REQUIRED ACTION >> Line by line, repeat the material below without any deviation.

┄┄┄┄┄┄┄┄┄┄┄┄┄┄┄┄┄┄┄┄

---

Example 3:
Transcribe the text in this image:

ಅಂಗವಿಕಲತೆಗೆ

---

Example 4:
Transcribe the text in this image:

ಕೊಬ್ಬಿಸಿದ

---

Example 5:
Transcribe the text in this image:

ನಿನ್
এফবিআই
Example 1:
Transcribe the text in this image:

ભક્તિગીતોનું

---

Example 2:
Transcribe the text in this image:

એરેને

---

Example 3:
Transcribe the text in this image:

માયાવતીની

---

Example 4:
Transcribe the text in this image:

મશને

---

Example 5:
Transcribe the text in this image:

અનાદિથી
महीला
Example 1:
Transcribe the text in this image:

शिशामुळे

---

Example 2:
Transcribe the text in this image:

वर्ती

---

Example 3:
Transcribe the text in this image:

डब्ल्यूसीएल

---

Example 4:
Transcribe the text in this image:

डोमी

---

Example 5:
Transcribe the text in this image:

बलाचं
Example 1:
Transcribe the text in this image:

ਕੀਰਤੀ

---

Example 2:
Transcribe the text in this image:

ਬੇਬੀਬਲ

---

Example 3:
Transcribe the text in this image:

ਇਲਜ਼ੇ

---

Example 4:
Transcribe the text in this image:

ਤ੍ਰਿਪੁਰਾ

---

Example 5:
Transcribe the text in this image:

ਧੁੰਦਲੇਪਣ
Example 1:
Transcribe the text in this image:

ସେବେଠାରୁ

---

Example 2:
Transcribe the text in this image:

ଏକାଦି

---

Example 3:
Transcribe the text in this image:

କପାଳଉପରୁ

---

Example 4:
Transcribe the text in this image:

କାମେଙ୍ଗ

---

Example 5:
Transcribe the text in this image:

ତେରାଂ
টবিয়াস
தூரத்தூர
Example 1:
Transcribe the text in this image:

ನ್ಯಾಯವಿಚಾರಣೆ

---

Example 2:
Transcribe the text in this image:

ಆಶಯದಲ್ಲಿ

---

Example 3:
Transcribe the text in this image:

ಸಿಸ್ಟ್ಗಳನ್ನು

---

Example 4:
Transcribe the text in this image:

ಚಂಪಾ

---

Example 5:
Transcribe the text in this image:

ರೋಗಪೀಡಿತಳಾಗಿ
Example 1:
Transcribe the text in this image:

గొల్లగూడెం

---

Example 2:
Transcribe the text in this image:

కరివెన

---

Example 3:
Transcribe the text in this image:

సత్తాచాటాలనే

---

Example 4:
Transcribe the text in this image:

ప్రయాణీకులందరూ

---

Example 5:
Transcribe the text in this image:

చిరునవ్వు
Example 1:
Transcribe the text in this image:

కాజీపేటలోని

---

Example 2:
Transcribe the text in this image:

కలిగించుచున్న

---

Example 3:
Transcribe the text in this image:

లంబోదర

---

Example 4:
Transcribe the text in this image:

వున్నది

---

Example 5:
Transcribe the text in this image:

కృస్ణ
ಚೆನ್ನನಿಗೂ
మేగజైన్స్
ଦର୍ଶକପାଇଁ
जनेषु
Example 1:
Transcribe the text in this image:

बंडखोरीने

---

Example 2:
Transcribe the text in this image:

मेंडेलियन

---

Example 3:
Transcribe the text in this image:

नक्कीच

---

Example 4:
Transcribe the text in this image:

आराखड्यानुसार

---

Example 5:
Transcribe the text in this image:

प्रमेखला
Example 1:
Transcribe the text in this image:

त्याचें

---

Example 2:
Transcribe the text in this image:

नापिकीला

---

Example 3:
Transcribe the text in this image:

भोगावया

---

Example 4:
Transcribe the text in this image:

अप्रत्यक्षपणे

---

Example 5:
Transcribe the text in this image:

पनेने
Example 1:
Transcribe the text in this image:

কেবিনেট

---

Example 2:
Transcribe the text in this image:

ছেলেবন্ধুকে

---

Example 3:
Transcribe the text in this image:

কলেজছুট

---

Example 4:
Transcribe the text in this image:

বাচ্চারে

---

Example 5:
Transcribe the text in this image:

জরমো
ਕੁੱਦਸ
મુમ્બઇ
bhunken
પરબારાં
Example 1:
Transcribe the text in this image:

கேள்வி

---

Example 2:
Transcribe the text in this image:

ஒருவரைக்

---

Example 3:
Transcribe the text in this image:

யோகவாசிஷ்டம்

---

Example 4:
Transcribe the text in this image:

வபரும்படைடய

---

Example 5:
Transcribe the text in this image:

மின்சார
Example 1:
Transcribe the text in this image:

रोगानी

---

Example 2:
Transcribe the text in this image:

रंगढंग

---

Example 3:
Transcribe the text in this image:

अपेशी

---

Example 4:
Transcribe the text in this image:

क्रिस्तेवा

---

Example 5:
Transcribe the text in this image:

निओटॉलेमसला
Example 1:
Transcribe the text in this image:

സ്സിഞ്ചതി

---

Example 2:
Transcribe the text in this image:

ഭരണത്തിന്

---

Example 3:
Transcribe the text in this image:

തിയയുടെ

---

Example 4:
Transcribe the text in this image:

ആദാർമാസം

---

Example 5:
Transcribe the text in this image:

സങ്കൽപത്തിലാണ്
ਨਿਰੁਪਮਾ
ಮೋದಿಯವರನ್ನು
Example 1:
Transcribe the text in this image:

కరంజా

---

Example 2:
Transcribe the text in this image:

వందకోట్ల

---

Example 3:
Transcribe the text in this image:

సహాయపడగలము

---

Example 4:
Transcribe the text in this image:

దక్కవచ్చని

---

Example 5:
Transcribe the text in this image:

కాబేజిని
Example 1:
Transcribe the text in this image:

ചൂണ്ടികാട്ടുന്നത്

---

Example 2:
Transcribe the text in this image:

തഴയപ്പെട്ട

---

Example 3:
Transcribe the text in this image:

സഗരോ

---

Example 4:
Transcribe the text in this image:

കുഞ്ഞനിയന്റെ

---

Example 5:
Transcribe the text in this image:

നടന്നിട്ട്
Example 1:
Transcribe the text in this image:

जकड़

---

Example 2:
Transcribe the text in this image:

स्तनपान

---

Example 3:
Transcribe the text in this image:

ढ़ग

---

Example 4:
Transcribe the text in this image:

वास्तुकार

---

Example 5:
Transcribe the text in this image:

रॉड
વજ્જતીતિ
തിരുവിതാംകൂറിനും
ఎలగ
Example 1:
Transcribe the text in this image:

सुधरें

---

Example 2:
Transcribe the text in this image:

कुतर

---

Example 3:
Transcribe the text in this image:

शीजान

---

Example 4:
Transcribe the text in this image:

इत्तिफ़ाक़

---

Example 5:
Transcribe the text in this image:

┄┄┄┄┄┄┄┄┄┄┄┄┄┄┄┄┄┄┄┄

ANSWER BOX >>
---

Example 3:
Transcribe the text in this image:

ಅಂಗವಿಕಲತೆಗೆ

---

Example 4:
Transcribe the text in this image:

ಕೊಬ್ಬಿಸಿದ

---

Example 5:
Transcribe the text in this image:

ನಿನ್
এফবিআই
Example 1:
Transcribe the text in this image:

ભક્તિગીતોનું

---

Example 2:
Transcribe the text in this image:

એરેને

---

Example 3:
Transcribe the text in this image:

માયાવતીની

---

Example 4:
Transcribe the text in this image:

મશને

---

Example 5:
Transcribe the text in this image:

અનાદિથી
महीला
Example 1:
Transcribe the text in this image:

शिशामुळे

---

Example 2:
Transcribe the text in this image:

वर्ती

---

Example 3:
Transcribe the text in this image:

डब्ल्यूसीएल

---

Example 4:
Transcribe the text in this image:

डोमी

---

Example 5:
Transcribe the text in this image:

बलाचं
Example 1:
Transcribe the text in this image:

ਕੀਰਤੀ

---

Example 2:
Transcribe the text in this image:

ਬੇਬੀਬਲ

---

Example 3:
Transcribe the text in this image:

ਇਲਜ਼ੇ

---

Example 4:
Transcribe the text in this image:

ਤ੍ਰਿਪੁਰਾ

---

Example 5:
Transcribe the text in this image:

ਧੁੰਦਲੇਪਣ
Example 1:
Transcribe the text in this image:

ସେବେଠାରୁ

---

Example 2:
Transcribe the text in this image:

ଏକାଦି

---

Example 3:
Transcribe the text in this image:

କପାଳଉପରୁ

---

Example 4:
Transcribe the text in this image:

କାମେଙ୍ଗ

---

Example 5:
Transcribe the text in this image:

ତେରାଂ
টবিয়াস
தூரத்தூர
Example 1:
Transcribe the text in this image:

ನ್ಯಾಯವಿಚಾರಣೆ

---

Example 2:
Transcribe the text in this image:

ಆಶಯದಲ್ಲಿ

---

Example 3:
Transcribe the text in this image:

ಸಿಸ್ಟ್ಗಳನ್ನು

---

Example 4:
Transcribe the text in this image:

ಚಂಪಾ

---

Example 5:
Transcribe the text in this image:

ರೋಗಪೀಡಿತಳಾಗಿ
Example 1:
Transcribe the text in this image:

గొల్లగూడెం

---

Example 2:
Transcribe the text in this image:

కరివెన

---

Example 3:
Transcribe the text in this image:

సత్తాచాటాలనే

---

Example 4:
Transcribe the text in this image:

ప్రయాణీకులందరూ

---

Example 5:
Transcribe the text in this image:

చిరునవ్వు
Example 1:
Transcribe the text in this image:

కాజీపేటలోని

---

Example 2:
Transcribe the text in this image:

కలిగించుచున్న

---

Example 3:
Transcribe the text in this image:

లంబోదర

---

Example 4:
Transcribe the text in this image:

వున్నది

---

Example 5:
Transcribe the text in this image:

కృస్ణ
ಚೆನ್ನನಿಗೂ
మేగజైన్స్
ଦର୍ଶକପାଇଁ
जनेषु
Example 1:
Transcribe the text in this image:

बंडखोरीने

---

Example 2:
Transcribe the text in this image:

मेंडेलियन

---

Example 3:
Transcribe the text in this image:

नक्कीच

---

Example 4:
Transcribe the text in this image:

आराखड्यानुसार

---

Example 5:
Transcribe the text in this image:

प्रमेखला
Example 1:
Transcribe the text in this image:

त्याचें

---

Example 2:
Transcribe the text in this image:

नापिकीला

---

Example 3:
Transcribe the text in this image:

भोगावया

---

Example 4:
Transcribe the text in this image:

अप्रत्यक्षपणे

---

Example 5:
Transcribe the text in this image:

पनेने
Example 1:
Transcribe the text in this image:

কেবিনেট

---

Example 2:
Transcribe the text in this image:

ছেলেবন্ধুকে

---

Example 3:
Transcribe the text in this image:

কলেজছুট

---

Example 4:
Transcribe the text in this image:

বাচ্চারে

---

Example 5:
Transcribe the text in this image:

জরমো
ਕੁੱਦਸ
મુમ્બઇ
bhunken
પરબારાં
Example 1:
Transcribe the text in this image:

கேள்வி

---

Example 2:
Transcribe the text in this image:

ஒருவரைக்

---

Example 3:
Transcribe the text in this image:

யோகவாசிஷ்டம்

---

Example 4:
Transcribe the text in this image:

வபரும்படைடய

---

Example 5:
Transcribe the text in this image:

மின்சார
Example 1:
Transcribe the text in this image:

रोगानी

---

Example 2:
Transcribe the text in this image:

रंगढंग

---

Example 3:
Transcribe the text in this image:

अपेशी

---

Example 4:
Transcribe the text in this image:

क्रिस्तेवा

---

Example 5:
Transcribe the text in this image:

निओटॉलेमसला
Example 1:
Transcribe the text in this image:

സ്സിഞ്ചതി

---

Example 2:
Transcribe the text in this image:

ഭരണത്തിന്

---

Example 3:
Transcribe the text in this image:

തിയയുടെ

---

Example 4:
Transcribe the text in this image:

ആദാർമാസം

---

Example 5:
Transcribe the text in this image:

സങ്കൽപത്തിലാണ്
ਨਿਰੁਪਮਾ
ಮೋದಿಯವರನ್ನು
Example 1:
Transcribe the text in this image:

కరంజా

---

Example 2:
Transcribe the text in this image:

వందకోట్ల

---

Example 3:
Transcribe the text in this image:

సహాయపడగలము

---

Example 4:
Transcribe the text in this image:

దక్కవచ్చని

---

Example 5:
Transcribe the text in this image:

కాబేజిని
Example 1:
Transcribe the text in this image:

ചൂണ്ടികാട്ടുന്നത്

---

Example 2:
Transcribe the text in this image:

തഴയപ്പെട്ട

---

Example 3:
Transcribe the text in this image:

സഗരോ

---

Example 4:
Transcribe the text in this image:

കുഞ്ഞനിയന്റെ

---

Example 5:
Transcribe the text in this image:

നടന്നിട്ട്
Example 1:
Transcribe the text in this image:

जकड़

---

Example 2:
Transcribe the text in this image:

स्तनपान

---

Example 3:
Transcribe the text in this image:

ढ़ग

---

Example 4:
Transcribe the text in this image:

वास्तुकार

---

Example 5:
Transcribe the text in this image:

रॉड
વજ્જતીતિ
തിരുവിതാംകൂറിനും
ఎలగ
Example 1:
Transcribe the text in this image:

सुधरें

---

Example 2:
Transcribe the text in this image:

कुतर

---

Example 3:
Transcribe the text in this image:

शीजान

---

Example 4:
Transcribe the text in this image:

इत्तिफ़ाक़

---

Example 5:
Transcribe the text in this image:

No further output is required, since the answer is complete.